TEXT EXTRACT:
┄┄┄┄┄┄┄┄┄┄┄┄┄┄┄┄┄┄┄┄

Tuesday, October 03, 2006

I Hate It When This Happens...

Well, Today I asked my parents when I could go see a ARNG Recruiter. They said maybe next week. Then they asked..."Why do you want to meet with one?" I answer,"To see what my enlistment options are." They don't like this and give me the look of "Oh wait...You were SERIOUS?"

So now, the whole Recruiter thing is on hold till next year most likely...when I turn 18 (The age I can enlist without parental consent.). So, this didn't really make my day...so then I tried to juggle my limes...I couldn't really do it, because I was busy thinking or too upset to do it. This is something I REALLY want to do. But I am denied that.

This really dropped my hopes, and selfesteem, Now people wonder why I am usually a loner and don't share things with other people...

If people only knew...


The Outcast of First AGAPE, The Loner of the Halls...

Me

4 Comments:

Blogger Reepicheep said...

Man, thats the pits...I'm so sorry it didn't work out.

Its a noble cause, but I was wondering how your parents felt about it. *sigh* this is when I feel like I don't know exactly how to be a good friend.

┄┄┄┄┄┄┄┄┄┄┄┄┄┄┄┄┄┄┄┄

GIVEN DATA:
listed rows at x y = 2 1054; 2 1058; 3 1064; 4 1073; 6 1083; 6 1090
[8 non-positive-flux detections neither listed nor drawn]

┄┄┄┄┄┄┄┄┄┄┄┄┄┄┄┄┄┄┄┄

WORK INSTRUCTIONS:
1. In the blog post above, rewrite the paragraph beginning "So now, the whole Recruiter thing" as a short bulleted list that keeps its main facts.
2. List each way the writer identifies themself in the signature lines that close the blog post, after "If people only knew...".
3. Pick up the blog post about wanting to meet an ARNG recruiter and continue it from the point where it stops.

RESPONSES TO THE TASKS:
1.
- The recruiter meeting is on hold, most likely until next year.
- That is when the writer turns 18, the age for enlisting without parental consent.
- The news spoiled the writer's day.
- The writer tried to juggle limes but couldn't, being too preoccupied or upset.
- The writer badly wants to enlist but has been denied.

2.
- The Outcast of First AGAPE
- The Loner of the Halls
- Me

3.
I know you would make an amazing soldier, but don't be too down on your parents- more likely then not they just don't want to see THE brad go away. I don't blame them... We'd miss you and yeah, we'd worry too. Not saying you shouldn't go, but- but I don't know. Pray about it; this will give you a little extra time to mull it over, if you want to look on the bright side. Like I said, no doubt you have what it takes. But if you COULD hang around here more, I would not object.

I understand how this could drop ones hopes, but I don't understand the selfesteem thing, if I may say so. Its not like the military rejected you, you were obstructed by an outside force. Thats not a reflection on your self worth.

It kinda makes me sad to see you sign off as outcast to degree, but I suppose I will let it slide as long as me and your other friends can still hang out and discuss things... any degree above that and I will take issue- please forgive my selfish soul. But I mean...yeah. Can't let this happen.

3:42 PM  
Blogger Aielunknown said...

It will still work out :-D I might have to wait a little longer that's all...and when I DO join, I will still be around...it the Guard after all!

About the whole selfesteem thing, It is hard to define or lay out on the internet...when I see you next I will explain better maybe.

3:48 PM  
Anonymous Anonymous said...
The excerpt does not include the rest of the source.